**Exercise instructions:**
Write out the material below again, line for line, without any images.

[[ Extracted data open ]]

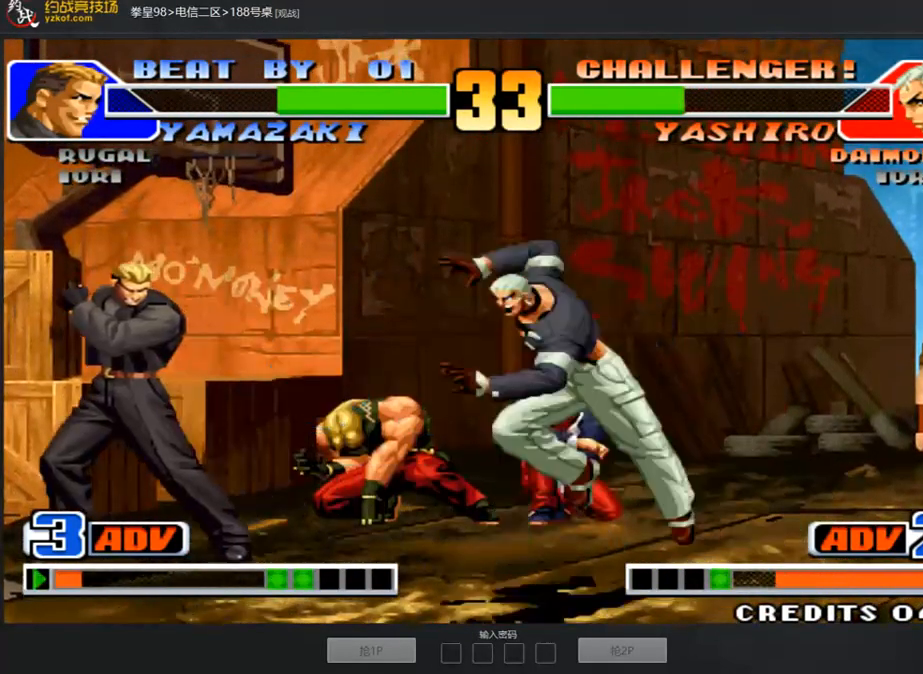
{"buttons": [], "left_stick": "center", "events": [[50, "A", "up"], [50, "B", "up"], [268, "left_stick", "left"], [385, "left_stick", "up"], [435, "left_stick", "center"]]}
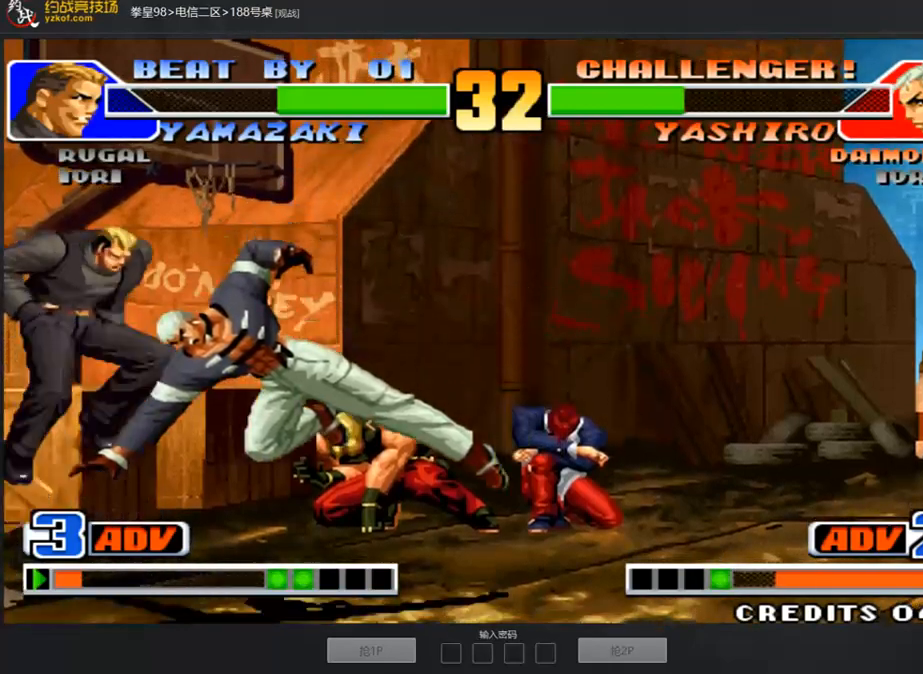
{"buttons": [], "left_stick": "down-right", "events": [[100, "D", "down"], [285, "D", "up"], [368, "left_stick", "right"], [469, "left_stick", "down-right"]]}
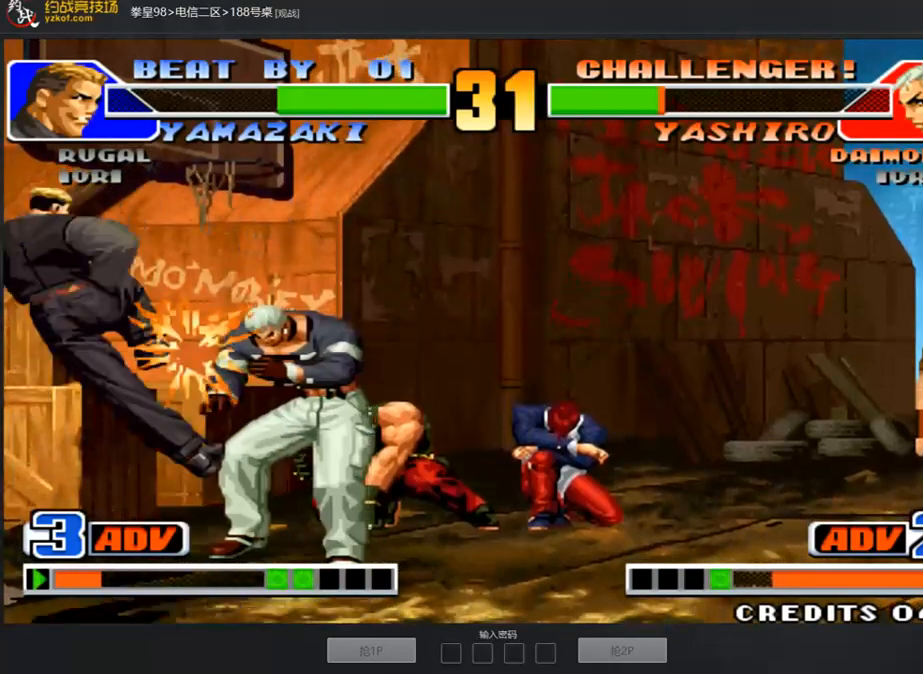
{"buttons": [], "left_stick": "center", "events": [[50, "C", "down"], [117, "C", "up"], [117, "left_stick", "down-left"], [200, "left_stick", "left"], [217, "B", "down"], [301, "B", "up"], [334, "left_stick", "center"]]}
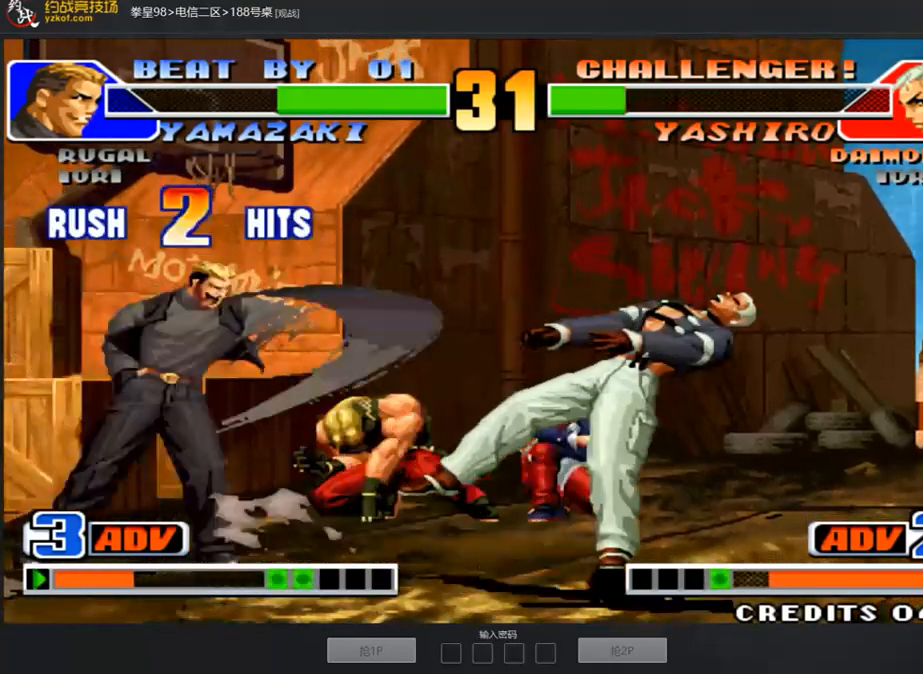
{"buttons": [], "left_stick": "center", "events": [[84, "A", "down"], [151, "A", "up"], [234, "A", "down"], [285, "A", "up"], [352, "A", "down"], [452, "A", "up"]]}
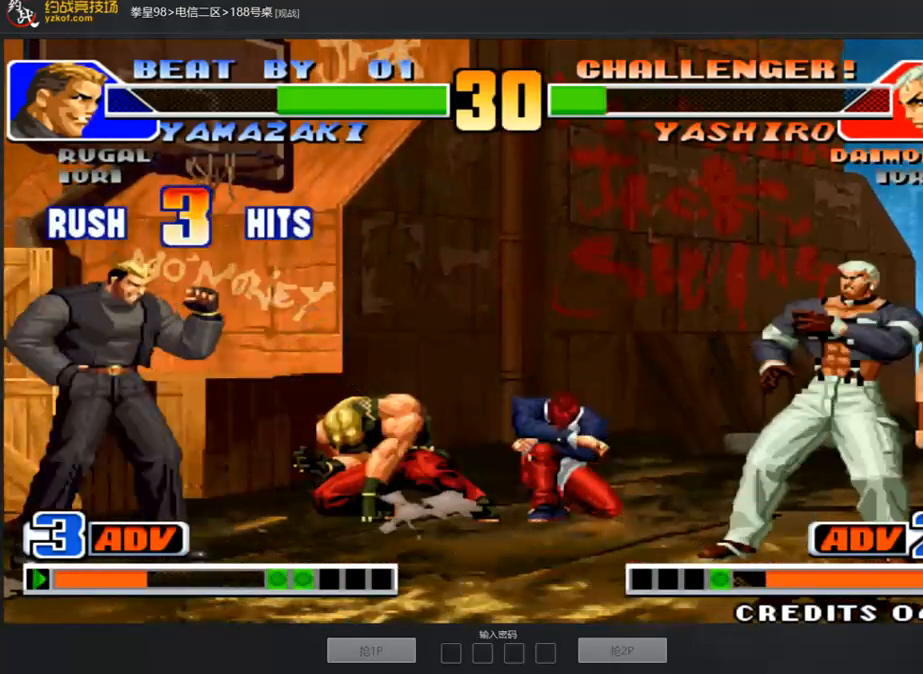
{"buttons": [], "left_stick": "right", "events": [[251, "left_stick", "left"], [486, "left_stick", "right"]]}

[[ Extracted data closed ]]

**Result:**
{"buttons": [], "left_stick": "center", "events": [[50, "A", "up"], [50, "B", "up"], [268, "left_stick", "left"], [385, "left_stick", "up"], [435, "left_stick", "center"]]}
{"buttons": [], "left_stick": "down-right", "events": [[100, "D", "down"], [285, "D", "up"], [368, "left_stick", "right"], [469, "left_stick", "down-right"]]}
{"buttons": [], "left_stick": "center", "events": [[50, "C", "down"], [117, "C", "up"], [117, "left_stick", "down-left"], [200, "left_stick", "left"], [217, "B", "down"], [301, "B", "up"], [334, "left_stick", "center"]]}
{"buttons": [], "left_stick": "center", "events": [[84, "A", "down"], [151, "A", "up"], [234, "A", "down"], [285, "A", "up"], [352, "A", "down"], [452, "A", "up"]]}
{"buttons": [], "left_stick": "right", "events": [[251, "left_stick", "left"], [486, "left_stick", "right"]]}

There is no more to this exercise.